Tujuan dari preformulasi, yaitu:
1. Untuk menggambarkan proses optimasi suatu obat melalui penentuan atau
definisi sifat-sifat fisika dan kimia yang dianggap penting dalam menyusun
formulasi sediaaan yang stabil, efektif, dan aman.
2. Untuk membantu dalam memberikan arah yang lebih sesuai untuk membuat
suatu rencana bentuk sediaan.
Data preformulasi akan sangat membantu dalam memberikan arah yang lebih
sesuai untuk membuat suatu rencana bentuk sediaan.

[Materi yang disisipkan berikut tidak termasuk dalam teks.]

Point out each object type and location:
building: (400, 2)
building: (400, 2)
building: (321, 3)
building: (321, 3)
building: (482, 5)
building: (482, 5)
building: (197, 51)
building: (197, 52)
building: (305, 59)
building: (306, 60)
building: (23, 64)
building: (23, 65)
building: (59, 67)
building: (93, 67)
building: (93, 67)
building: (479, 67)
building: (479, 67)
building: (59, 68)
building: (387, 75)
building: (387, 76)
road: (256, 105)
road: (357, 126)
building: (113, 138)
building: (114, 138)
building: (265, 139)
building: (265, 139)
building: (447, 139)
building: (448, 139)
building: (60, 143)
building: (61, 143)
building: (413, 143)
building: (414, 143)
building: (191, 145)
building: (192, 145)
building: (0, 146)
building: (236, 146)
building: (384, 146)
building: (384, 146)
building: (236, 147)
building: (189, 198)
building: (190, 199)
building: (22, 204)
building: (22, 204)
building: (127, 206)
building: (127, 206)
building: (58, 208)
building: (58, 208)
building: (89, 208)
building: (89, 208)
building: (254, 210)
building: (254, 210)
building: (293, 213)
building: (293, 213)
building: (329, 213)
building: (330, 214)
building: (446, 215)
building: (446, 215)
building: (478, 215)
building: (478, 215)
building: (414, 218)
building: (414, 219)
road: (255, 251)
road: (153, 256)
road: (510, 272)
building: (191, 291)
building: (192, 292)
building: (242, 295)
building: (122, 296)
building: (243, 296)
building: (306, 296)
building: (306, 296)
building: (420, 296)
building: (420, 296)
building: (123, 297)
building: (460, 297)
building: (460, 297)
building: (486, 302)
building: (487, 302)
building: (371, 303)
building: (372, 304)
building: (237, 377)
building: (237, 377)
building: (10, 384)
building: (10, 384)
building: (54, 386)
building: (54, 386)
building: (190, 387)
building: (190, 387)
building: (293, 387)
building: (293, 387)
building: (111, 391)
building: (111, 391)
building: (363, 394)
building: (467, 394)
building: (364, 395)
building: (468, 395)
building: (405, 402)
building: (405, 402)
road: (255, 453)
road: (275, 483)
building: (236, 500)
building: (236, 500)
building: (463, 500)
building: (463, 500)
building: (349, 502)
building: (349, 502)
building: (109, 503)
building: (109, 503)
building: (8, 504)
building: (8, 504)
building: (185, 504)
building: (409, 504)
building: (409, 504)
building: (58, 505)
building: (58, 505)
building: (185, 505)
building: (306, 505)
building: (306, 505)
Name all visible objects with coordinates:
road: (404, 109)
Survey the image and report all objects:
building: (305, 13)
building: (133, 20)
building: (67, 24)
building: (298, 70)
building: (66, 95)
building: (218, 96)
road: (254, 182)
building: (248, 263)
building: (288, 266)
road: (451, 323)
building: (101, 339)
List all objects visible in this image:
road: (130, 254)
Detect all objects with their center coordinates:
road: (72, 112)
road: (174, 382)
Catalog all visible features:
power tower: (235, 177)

1. Data minimal yang harus ada dalam preformulasi adalah:
a) Struktur kimia dan karakteristik,
b) Bobot molekul,
c) Metode Analitik,
d) Ruahan (kompresibilitas, observasi mikroskopik),
e) Informasi terapeutik (dosis, bentuk sediaan yang dibutuhkan,
ketersediaan hayati, produk kompetitor)
f) Bahaya potensial
g) Toksikologi.
2. Data pelengkap dalam preformulasi antara lain:
a) Kompatibilitas interaksi: obat-eksipien.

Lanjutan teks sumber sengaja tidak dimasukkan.